▶ JOB:
Pull the text out of all the data below and copy every line exactly as it appears. Leave the pictures out of your answer.

***** EXCERPTED DATA

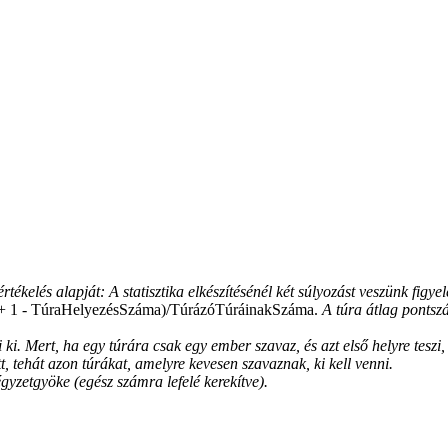
értékelés alapját: A statisztika elkészítésénél két súlyozást veszünk fig
+ 1 - TúraHelyezésSzáma)/TúrázóTúráinakSzáma.
A túra átlag pontsz
i. Mert, ha egy túrára csak egy ember szavaz, és azt első helyre teszi, 
, tehát azon túrákat, amelyre kevesen szavaznak, ki kell venni.
yzetgyöke (egész számra lefelé kerekítve).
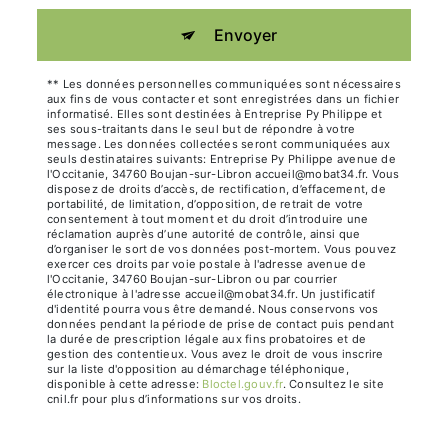
Envoyer
** Les données personnelles communiquées sont nécessaires
aux fins de vous contacter et sont enregistrées dans un fichier
informatisé. Elles sont destinées à Entreprise Py Philippe et
ses sous-traitants dans le seul but de répondre à votre
message. Les données collectées seront communiquées aux
seuls destinataires suivants: Entreprise Py Philippe avenue de
l'Occitanie, 34760 Boujan-sur-Libron accueil@mobat34.fr. Vous
disposez de droits d’accès, de rectification, d’effacement, de
portabilité, de limitation, d’opposition, de retrait de votre
consentement à tout moment et du droit d’introduire une
réclamation auprès d’une autorité de contrôle, ainsi que
d’organiser le sort de vos données post-mortem. Vous pouvez
exercer ces droits par voie postale à l'adresse avenue de
l'Occitanie, 34760 Boujan-sur-Libron ou par courrier
électronique à l'adresse accueil@mobat34.fr. Un justificatif
d'identité pourra vous être demandé. Nous conservons vos
données pendant la période de prise de contact puis pendant
la durée de prescription légale aux fins probatoires et de
gestion des contentieux. Vous avez le droit de vous inscrire
sur la liste d'opposition au démarchage téléphonique,
disponible à cette adresse:
Bloctel.gouv.fr
. Consultez le site
cnil.fr pour plus d’informations sur vos droits.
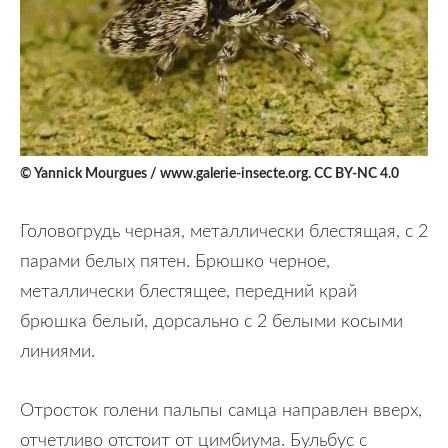
© Yannick Mourgues / www.galerie-insecte.org. CC BY-NC 4.0
Головогрудь черная, металлически блестящая, с 2
парами белых пятен. Брюшко черное,
металлически блестящее, передний край
брюшка белый, дорсально с 2 белыми косыми
линиями.
Отросток голени пальпы самца направлен вверх,
отчетливо отстоит от цимбиума. Бульбус с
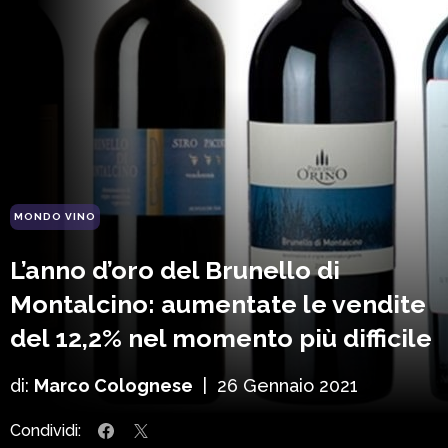
MONDO VINO
L’anno d’oro del Brunello di
Montalcino: aumentate le vendite
del 12,2% nel momento più difficile
di:
Marco Colognese
|
26 Gennaio 2021
Condividi:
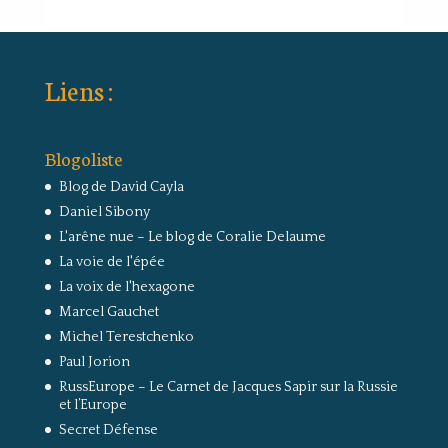
Liens :
Blogoliste
Blog de David Cayla
Daniel Sibony
L'arêne nue – Le blog de Coralie Delaume
La voie de l'épée
La voix de l'hexagone
Marcel Gauchet
Michel Terestchenko
Paul Jorion
RussEurope – Le Carnet de Jacques Sapir sur la Russie
et l’Europe
Secret Défense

**********

▶ COMPLETED TASK:
értékelés alapját: A statisztika elkészítésénél két súlyozást veszünk fig
+ 1 - TúraHelyezésSzáma)/TúrázóTúráinakSzáma.
A túra átlag pontsz
i. Mert, ha egy túrára csak egy ember szavaz, és azt első helyre teszi, 
, tehát azon túrákat, amelyre kevesen szavaznak, ki kell venni.
yzetgyöke (egész számra lefelé kerekítve).
Envoyer
** Les données personnelles communiquées sont nécessaires
aux fins de vous contacter et sont enregistrées dans un fichier
informatisé. Elles sont destinées à Entreprise Py Philippe et
ses sous-traitants dans le seul but de répondre à votre
message. Les données collectées seront communiquées aux
seuls destinataires suivants: Entreprise Py Philippe avenue de
l'Occitanie, 34760 Boujan-sur-Libron accueil@mobat34.fr. Vous
disposez de droits d’accès, de rectification, d’effacement, de
portabilité, de limitation, d’opposition, de retrait de votre
consentement à tout moment et du droit d’introduire une
réclamation auprès d’une autorité de contrôle, ainsi que
d’organiser le sort de vos données post-mortem. Vous pouvez
exercer ces droits par voie postale à l'adresse avenue de
l'Occitanie, 34760 Boujan-sur-Libron ou par courrier
électronique à l'adresse accueil@mobat34.fr. Un justificatif
d'identité pourra vous être demandé. Nous conservons vos
données pendant la période de prise de contact puis pendant
la durée de prescription légale aux fins probatoires et de
gestion des contentieux. Vous avez le droit de vous inscrire
sur la liste d'opposition au démarchage téléphonique,
disponible à cette adresse:
Bloctel.gouv.fr
. Consultez le site
cnil.fr pour plus d’informations sur vos droits.
© Yannick Mourgues / www.galerie-insecte.org. CC BY-NC 4.0
Головогрудь черная, металлически блестящая, с 2
парами белых пятен. Брюшко черное,
металлически блестящее, передний край
брюшка белый, дорсально с 2 белыми косыми
линиями.
Отросток голени пальпы самца направлен вверх,
отчетливо отстоит от цимбиума. Бульбус с
MONDO VINO
L’anno d’oro del Brunello di
Montalcino: aumentate le vendite
del 12,2% nel momento più difficile
di:
Marco Colognese
|
26 Gennaio 2021
Condividi:
Liens :
Blogoliste
Blog de David Cayla
Daniel Sibony
L'arêne nue – Le blog de Coralie Delaume
La voie de l'épée
La voix de l'hexagone
Marcel Gauchet
Michel Terestchenko
Paul Jorion
RussEurope – Le Carnet de Jacques Sapir sur la Russie
et l’Europe
Secret Défense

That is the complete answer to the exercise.